Kids – there may be no more snow days.
I feel like I am sucking the joy from one of society’s great rituals. The “snow day” has been part of life as long as any of us can remember. Often allusive, at least where I grew up and live today, the snow day is legendary. As students we would carefully follow the 6:00 evening news forecasts and see the chance of snow in the long-range reports. And then track that and talk to our friends, could it really be, might we really get a SNOW DAY. And on those very rare occasions, we would wake up very early in the morning, rush to the window to see the streets covered in snow, and our parents come in and tell us they heard on the radio there is no school, it is a snow day. And what a day. It was this bonus unexpected holiday in the middle of a winter wonderland. People would get older and say things like, “remember the snow day of ’85 – that was a great day.”
All good things must come to an end.
The premise behind the snow day is that learning and schooling happens in a building. In a building where teachers and students gather about 190 times a year. If the teachers and students can’t get together in the building, you can’t have learning and schooling. Thus, the snow day.
But things have changed. Of course, they have really been changing for a while. Technology has broken this rule. For close to two decades more and more students have been learning online and teachers have been instructing online. And we have spoken about blended learning, where learning moved between home and school. That said, we have never had a real urgency to fully embrace a new model. The pandemic has changed this. Now almost all students have been on remote learning for 9 weeks. In some ways, it has been 9 weeks of snow days. It has been challenging, stressful, exciting and uneven. And it has started to make us question the future of schooling – next month, next year and forever going forward (this is a bigger topic that will need more space another time).

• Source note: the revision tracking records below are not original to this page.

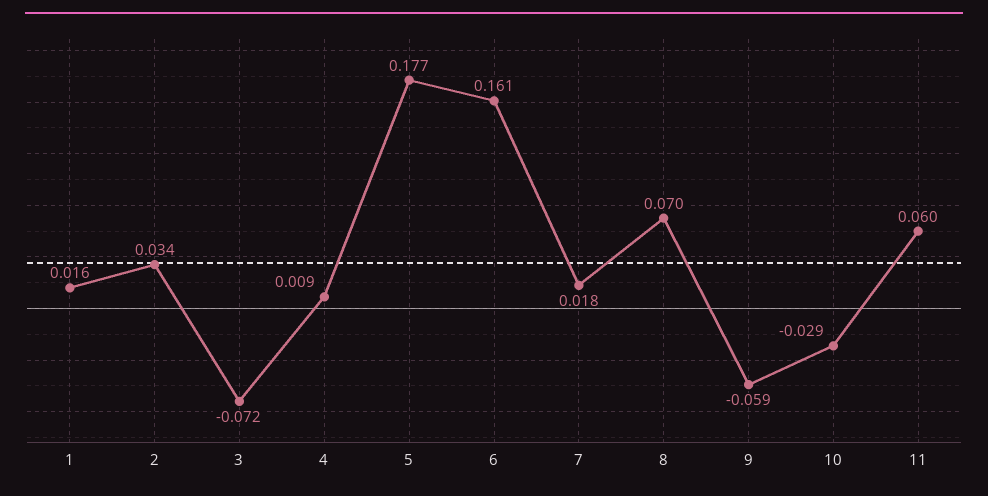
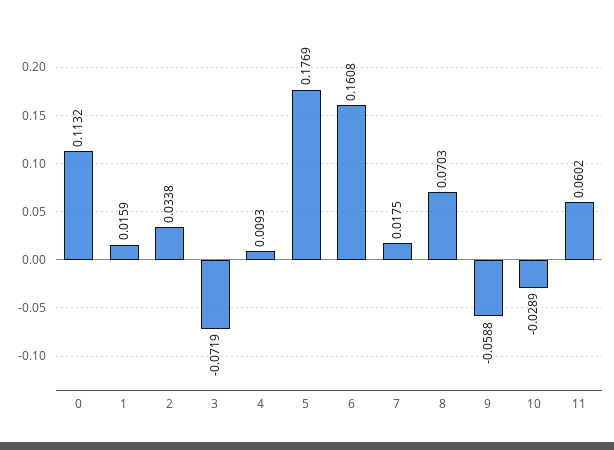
  {
    "1": 0.0159,
    "2": 0.0338,
    "3": -0.0719,
    "4": 0.0093,
    "5": 0.1769,
    "6": 0.1608,
    "7": 0.0175,
    "8": 0.0703,
    "9": -0.0588,
    "10": -0.0289,
-   "11": 0.0602
+   "11": 0.0602,
+   "0": 0.1132
  }

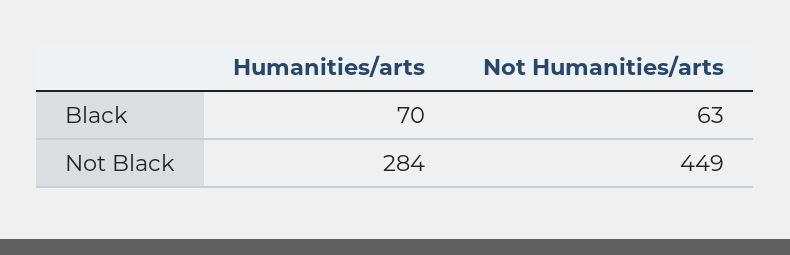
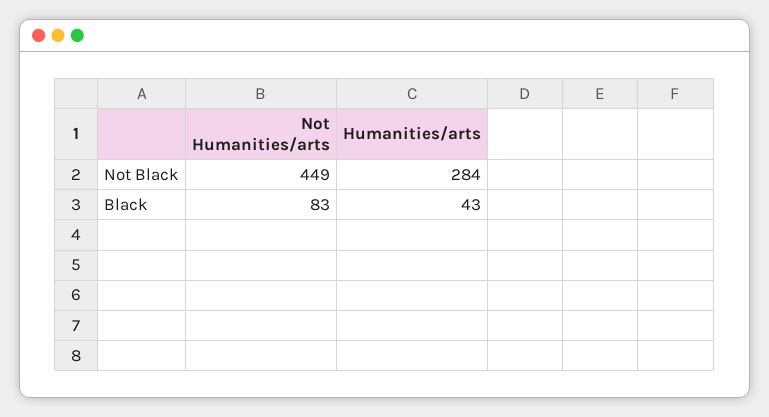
  {
    "Humanities/arts": {
-     "Black": 70,
+     "Black": 43,
      "Not Black": 284
    },
    "Not Humanities/arts": {
-     "Black": 63,
+     "Black": 83,
      "Not Black": 449
    }
  }

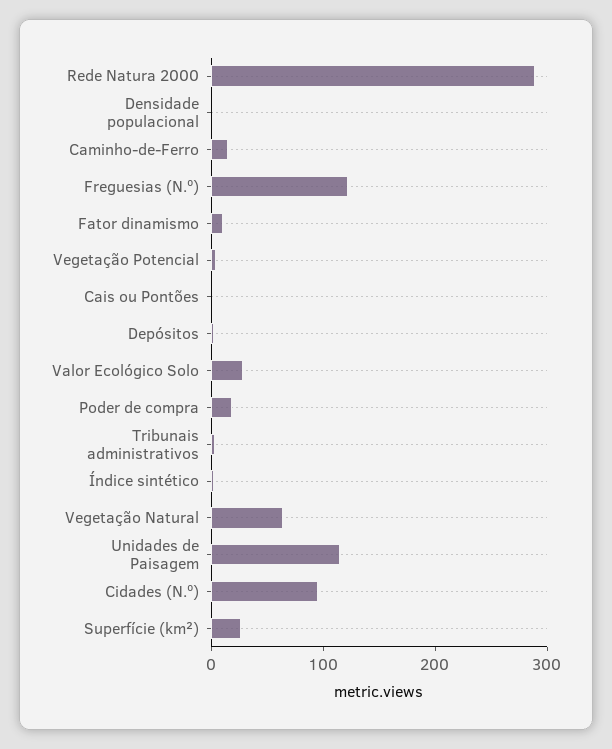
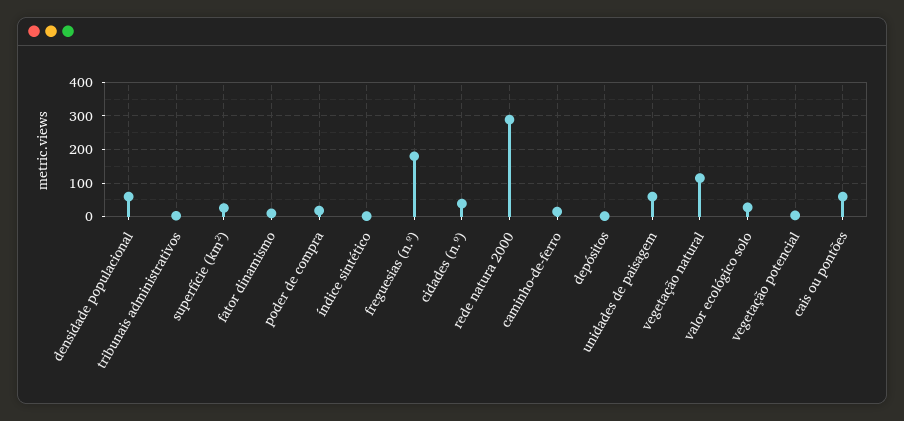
  {
    "Rede Natura 2000": 280,
-   "Densidade populacional": 0,
+   "Densidade populacional": 60,
    "Caminho-de-Ferro": 20,
-   "Freguesias (N.º)": 120,
+   "Freguesias (N.º)": 180,
    "Fator dinamismo": 20,
    "Vegetação Potencial": 0,
-   "Cais ou Pontões": 0,
+   "Cais ou Pontões": 60,
    "Depósitos": 0,
    "Valor Ecológico Solo": 20,
    "Poder de compra": 20,
    "Tribunais administrativos": 0,
    "Índice sintético": 0,
-   "Vegetação Natural": 60,
+   "Vegetação Natural": 120,
-   "Unidades de Paisagem": 120,
+   "Unidades de Paisagem": 60,
-   "Cidades (N.º)": 100,
+   "Cidades (N.º)": 40,
    "Superfície (km²)": 20
  }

I am struck by the notion of schooling on a dial during a pandemic. As conditions improve, you dial up to more in-person instruction, but when they worsen, you may dial down again. And really this is the notion of the end of snow days. As schools as places that are not fully in-person, you might dial-down on a snow day and move the class to the virtual classroom, and then dial back up when the snow clears. In the pandemic school world, every class is both a physical space and a virtual space.
There is much more thinking to do on this, but maybe one of the unintended results of the pandemic is that we no longer need to turn school off and on – we think of where it occurs on a dial.
And sorry kids, it might mean no more snow days.